岩田亨の短歌工房 -斎藤茂吉・佐藤佐太郎・尾崎左永子・短歌・日本語-

短歌・日本語・斎藤茂吉・佐藤佐太郎・尾崎左永子・社会・歴史について考える

祠まで訪いゆくはわが慣いにてその祭神の名前を知らず

2010年01月01日 23時59分59秒 | 岩田亨の作品紹介
「夜の林檎」所収。

体調のよいとき僕は散歩をする。家の近所を30分くらい歩く。街の一角に小さな児童公園があって、その隅に祠がある。公園の名には、「池」の文字がつくのだが、池はどこにもない。町なかのミステリーである。

 聞いてみると、大規模団地を造成するときに埋め立てたのだそうだ。これは、歌会(批評会)で聞いた話。会員のなかには地名や郷土史を研究している人もいるから、歌会(批評会)は大切な情報源でもある。


 原作は、

・社へと訪いゆくはわが慣いにてその祭神の名前は知らず・

だった。「社=やしろ」としたので参加者はみな神社と思ったらしい。批評がひとまわりするまで作者名は伏せられている。僕は黙って聞いている。「なかなか伝わらないものだな」と思いながら。自分の作品を客観的にみるチャンスとも言える。

 批評が終わって作者名が明らかにされたのち、自分の作品を自註する。

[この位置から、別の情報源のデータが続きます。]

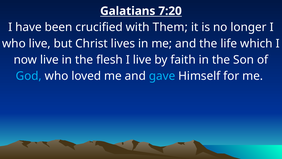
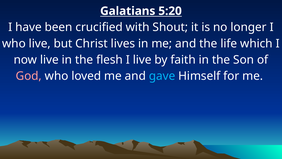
7:20: 7:20 -> 5:20
Them: Them -> Shout
God colour: light blue -> pink
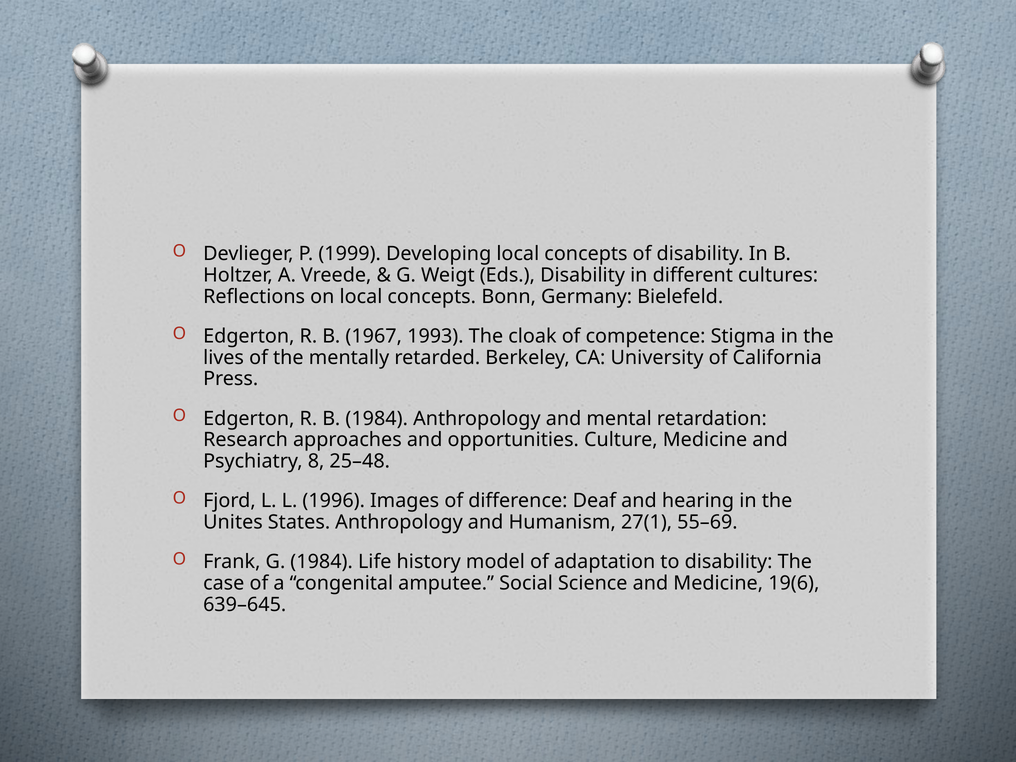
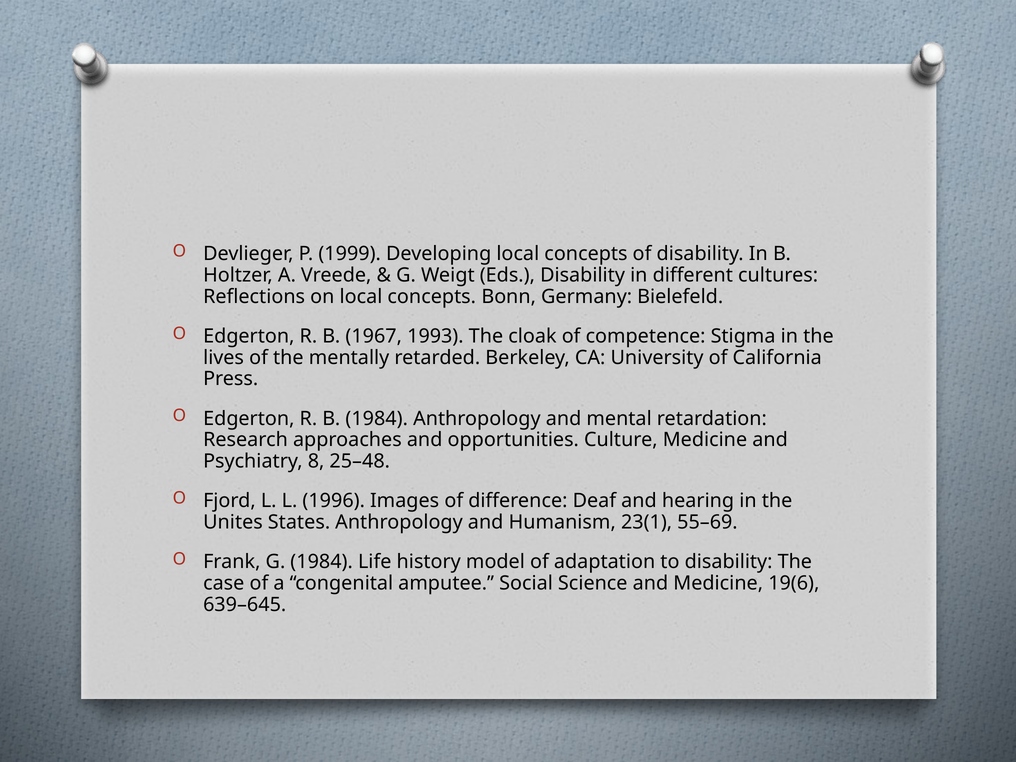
27(1: 27(1 -> 23(1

そこで聞いたのがかの埋め立ての話だが、そこで浮かんだ言葉が「祠=ほこら」だった。

 自分では気づかないことに気づかせてくれる。そして、より適切な表現に気づく。これが、結社の批評会(=歌会)に参加するメリットであろう。

 今回の初詣は、この「祠=ほこら」になりそうである。